Tasks to complete:
**a.** Decide whether each statement agrees with the thread on dining messes. Answer yes or no, and quote the exact words of the thread that settle it.
(i) Cansky says the Senior NCO mess is no longer used as a dining facility.
(ii) Cansky says the three drinking messes will close once the two new facilities are completed.
(iii) Nfld Sapper says the dining hall has been like that for the last 12 years and longer.
**b.** In the thread on dining messes, retype the passage that begins at the words "## vonGarvin (13" and stops after "DCRabbit (13 Aug 2011)".
[Opening Excerpt section]
Reducing the number of facilities also reduces costs by consolidation.  Coupled with more modern buildings requiring less upkeep and less energy, this should save money in the long term.


----------



## vonGarvin (13 Aug 2011)

Hell, then let's just build one massive SuperBase, with one building for accomodations (all ranks), one building for administration (everything) and so on.  Think of the savings.  We'll have to have a runway on the roof to accomodate our Air Force, and it will need all year water access to accomodate our Navy, and of course, a patch of grass out back to accomodate our Army.


----------



## DCRabbit (13 Aug 2011)

I don't get something here. The article states these new 2 facilities are to the replace the 4 facilities already there. Okay.. two new bigger messes to replace 4.. consolidation is cheaper and all that. But then the article states that of the existing 4 facilites, 2 will remain as messes. So you still have 4.  Huh? What obvious thing am I missing here?


----------



## ballz (13 Aug 2011)

Technoviking said:
			
		

> Hell, then let's just build one massive SuperBase, with one building for accomodations (all ranks), one building for administration (everything) and so on.  Think of the savings.  We'll have to have a runway on the roof to accomodate our Air Force, and it will need all year water access to accomodate our Navy, and of course, a patch of grass out back to accomodate our Army.



Don't get too smart about it, that's basically what they are doing with CFS St. John's right now 

I look forward to watching this debate unfold, I'm on the fence (about dining halls, not drinking messes).


----------



## Cansky (13 Aug 2011)

DCRabbit said:
			
		

> I don't get something here. The article states these new 2 facilities are to the replace the 4 facilities already there. Okay.. two new bigger messes to replace 4.. consolidation is cheaper and all that. But then the article states that of the existing 4 facilites, 2 will remain as messes. So you still have 4.  Huh? What obvious thing am I missing here?



Currently yes there are 4 dining messes here.  2 mess hall, and dining facilities attached to the Senior NCO mess and Officers Mess.   The Senior NCO mess is no longer used as a dining facility as they joined the officers mess for meals only.  The  officers dining mess will close when the 2 new facilities are completed but the 3 drinking messes will remain open.


----------



## Nfld Sapper (13 Aug 2011)

ballz said:
			
		

> Don't get too smart about it, that's basically what they are doing with CFS St. John's right now
> 
> I look forward to watching this debate unfold, I'm on the fence (about dining halls, not drinking messes).



Dining hall has been like that for the last 12 years and longer....


----------



## The Bread Guy (13 Aug 2011)

Technoviking said:
			
		

> As an officer, and as a former Jr. Rank, Jr. NCO and Sr. NCO, if I wanted to eat my meals with Ptes and Cpls, I would relinquish my commission.  There is a time and place for everything, and even the boss needs to be able to let his (or her) hair down.  Likewise, as a Jr Rank, I liked being able to "party hard" without my bosses seeing my shenanigans.


Could the term "single location" mean "same building, different areas"?


----------



## Container (13 Aug 2011)
[Closing Excerpt section]
[Opening Data section section]
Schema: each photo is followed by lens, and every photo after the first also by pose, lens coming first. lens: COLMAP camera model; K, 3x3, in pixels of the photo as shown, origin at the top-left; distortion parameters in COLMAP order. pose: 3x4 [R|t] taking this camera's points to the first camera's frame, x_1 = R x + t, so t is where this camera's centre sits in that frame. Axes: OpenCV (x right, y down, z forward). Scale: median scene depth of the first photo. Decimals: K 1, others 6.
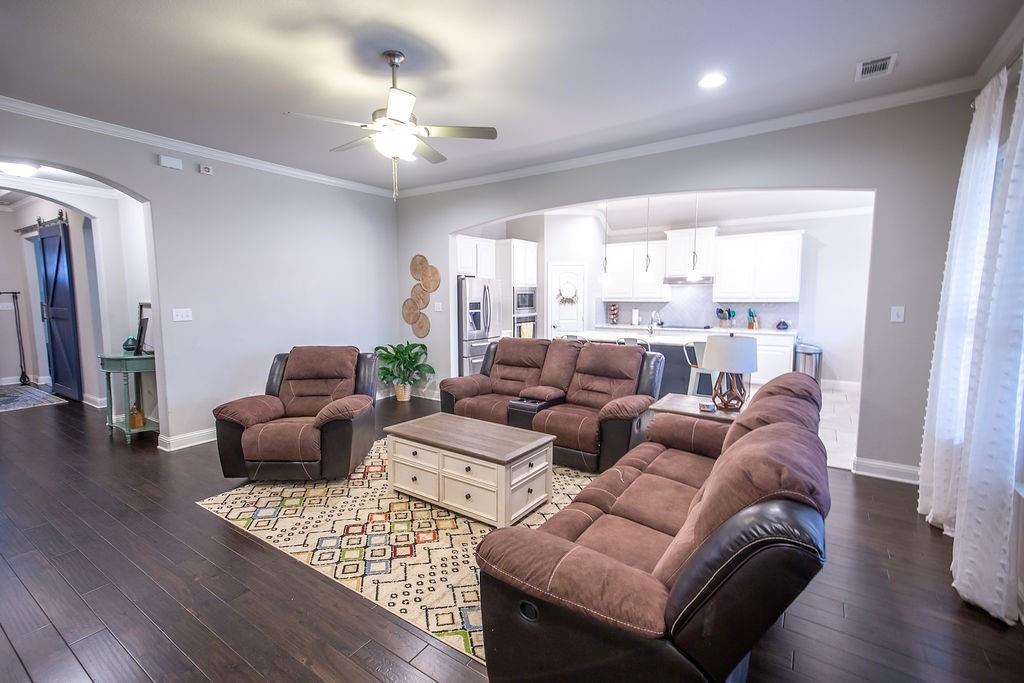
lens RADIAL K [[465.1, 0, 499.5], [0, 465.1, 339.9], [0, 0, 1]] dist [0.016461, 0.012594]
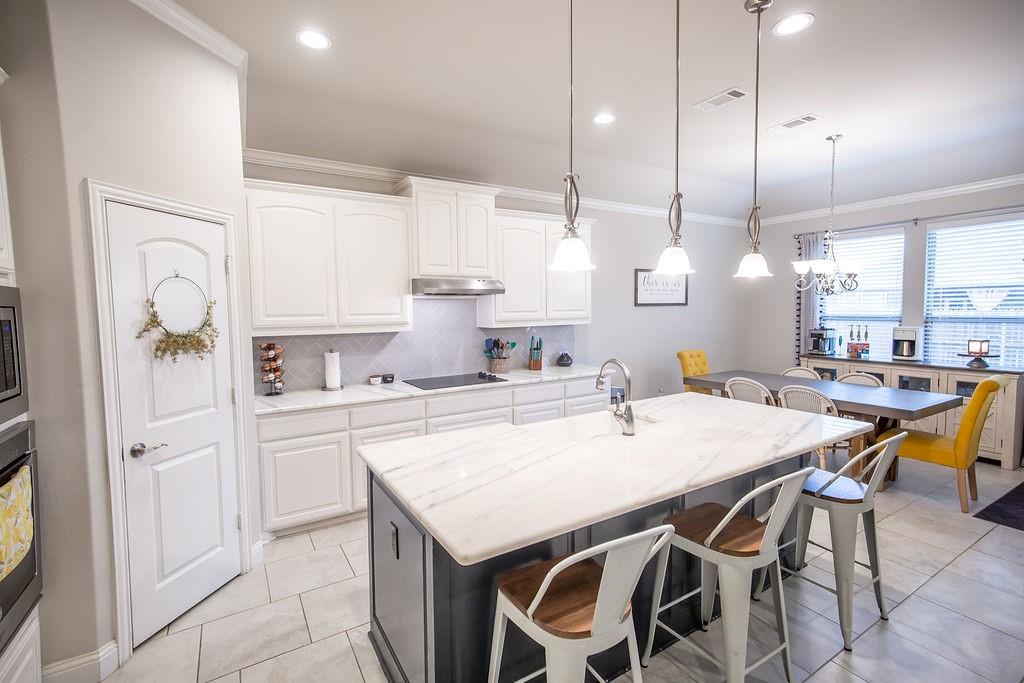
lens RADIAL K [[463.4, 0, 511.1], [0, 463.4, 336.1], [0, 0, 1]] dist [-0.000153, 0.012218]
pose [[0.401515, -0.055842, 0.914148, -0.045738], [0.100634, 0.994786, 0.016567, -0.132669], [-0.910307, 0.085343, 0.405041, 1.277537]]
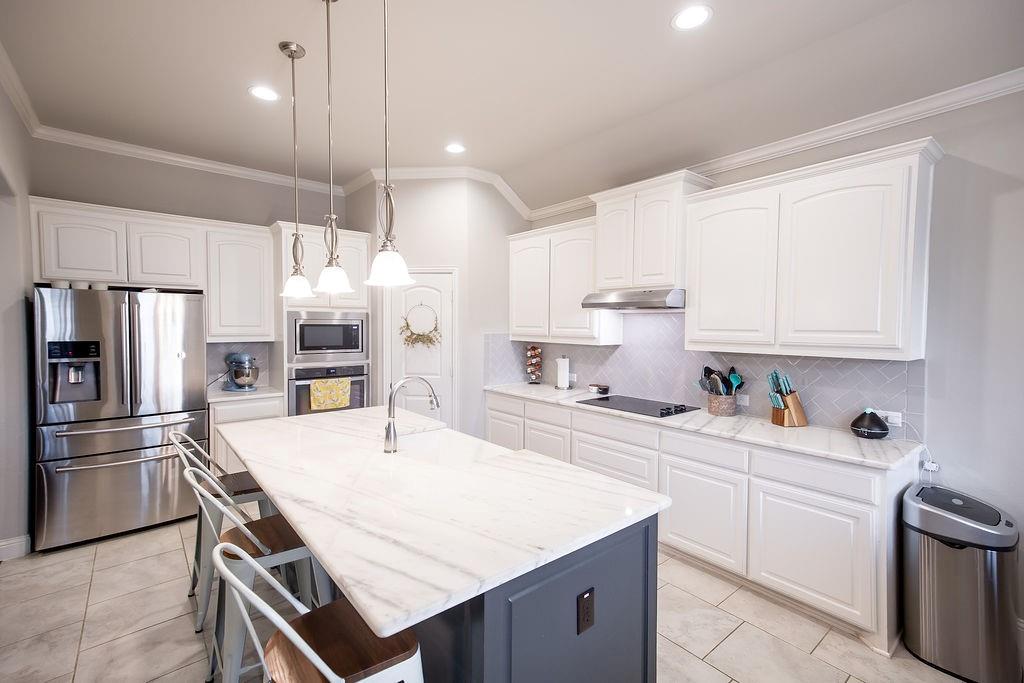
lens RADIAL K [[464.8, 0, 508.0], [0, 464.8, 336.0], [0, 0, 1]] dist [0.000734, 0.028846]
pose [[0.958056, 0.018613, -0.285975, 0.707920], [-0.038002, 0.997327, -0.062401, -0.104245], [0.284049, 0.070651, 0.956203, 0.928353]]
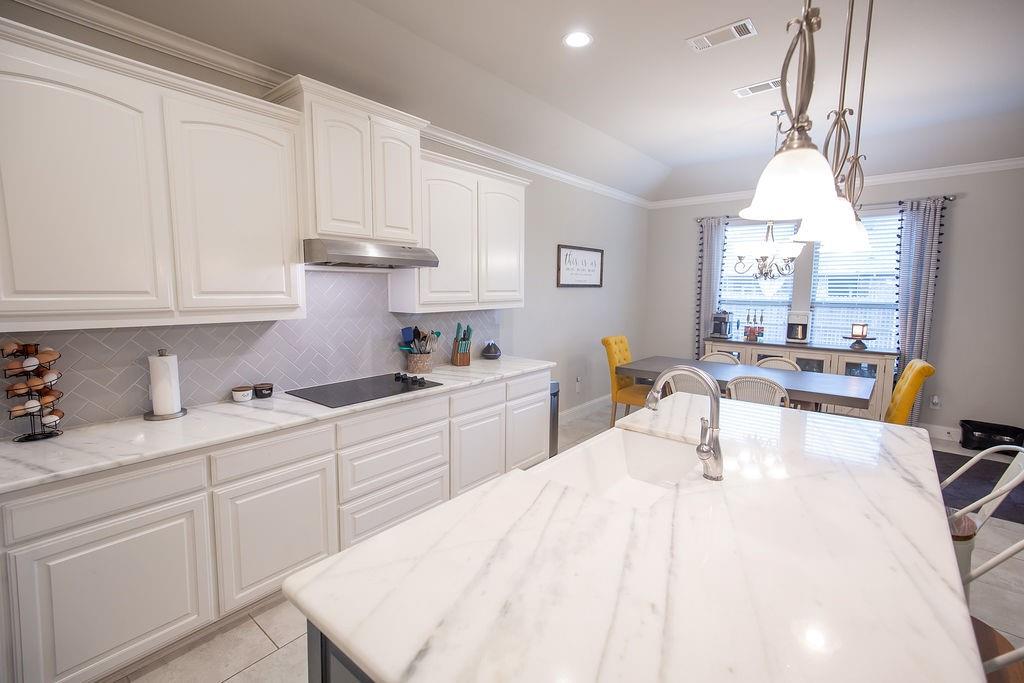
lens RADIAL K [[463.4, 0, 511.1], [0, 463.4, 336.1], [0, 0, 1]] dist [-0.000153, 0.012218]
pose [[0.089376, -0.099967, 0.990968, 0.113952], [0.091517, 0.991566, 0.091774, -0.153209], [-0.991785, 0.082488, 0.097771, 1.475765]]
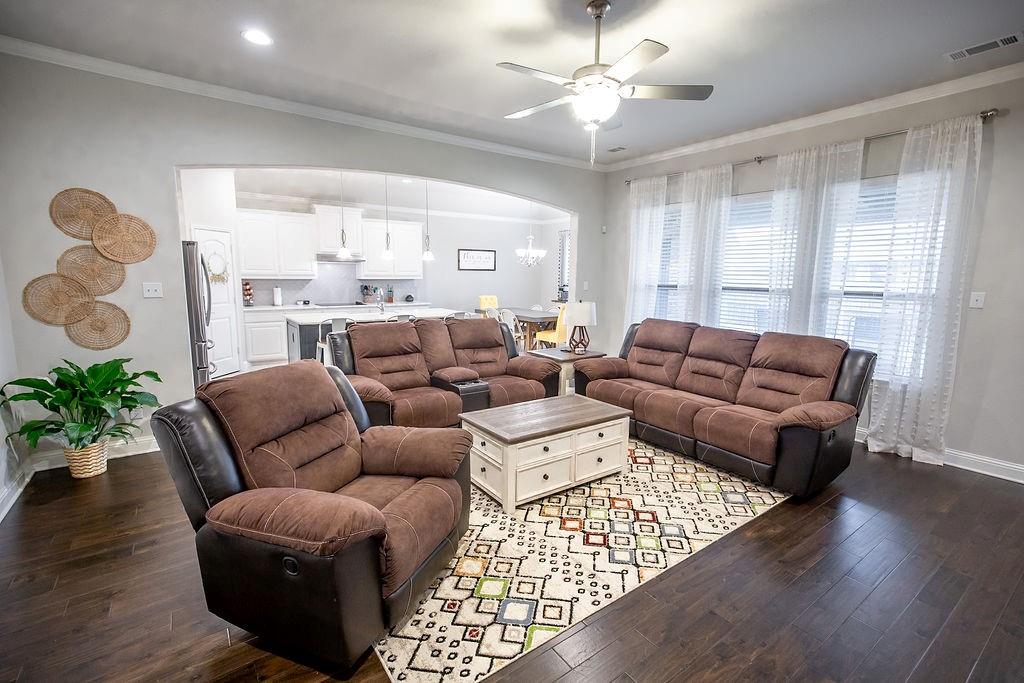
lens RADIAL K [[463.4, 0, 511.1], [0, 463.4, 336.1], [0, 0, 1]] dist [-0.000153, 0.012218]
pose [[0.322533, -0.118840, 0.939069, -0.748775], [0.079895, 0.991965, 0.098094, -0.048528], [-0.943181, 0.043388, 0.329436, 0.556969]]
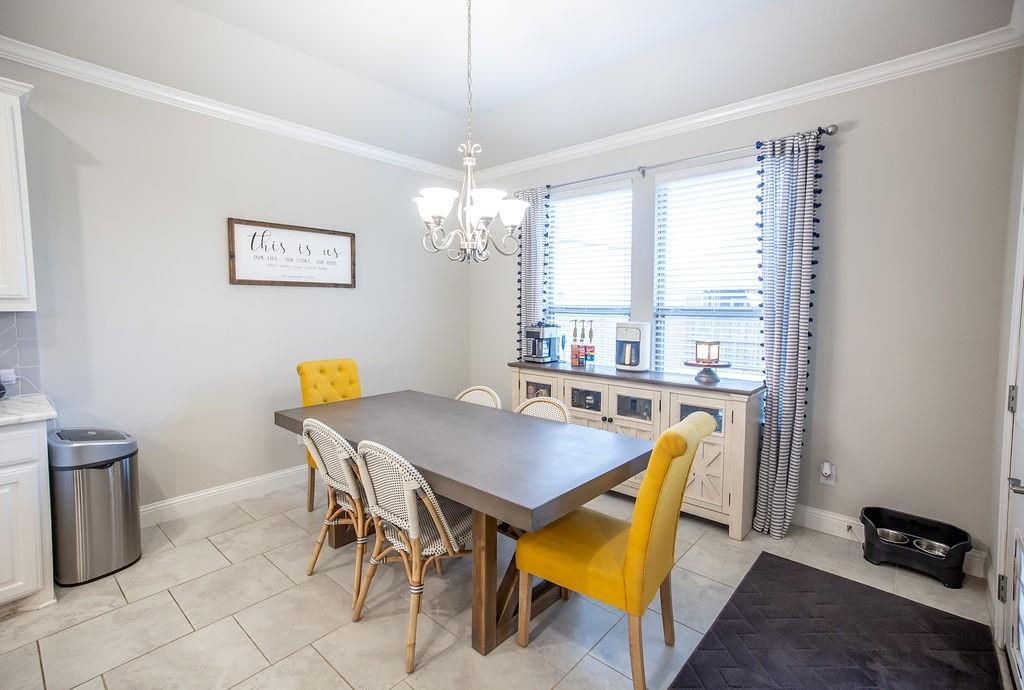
[Closing Data section section]
Answers by item:
**a.**
(i) Yes: "The Senior NCO mess is no longer used as a dining facility"
(ii) No: "the 3 drinking messes will remain open."
(iii) Yes: "Dining hall has been like that for the last 12 years and longer"

**b.**
## vonGarvin (13 Aug 2011)

Hell, then let's just build one massive SuperBase, with one building for accomodations (all ranks), one building for administration (everything) and so on.  Think of the savings.  We'll have to have a runway on the roof to accomodate our Air Force, and it will need all year water access to accomodate our Navy, and of course, a patch of grass out back to accomodate our Army.


----------



## DCRabbit (13 Aug 2011)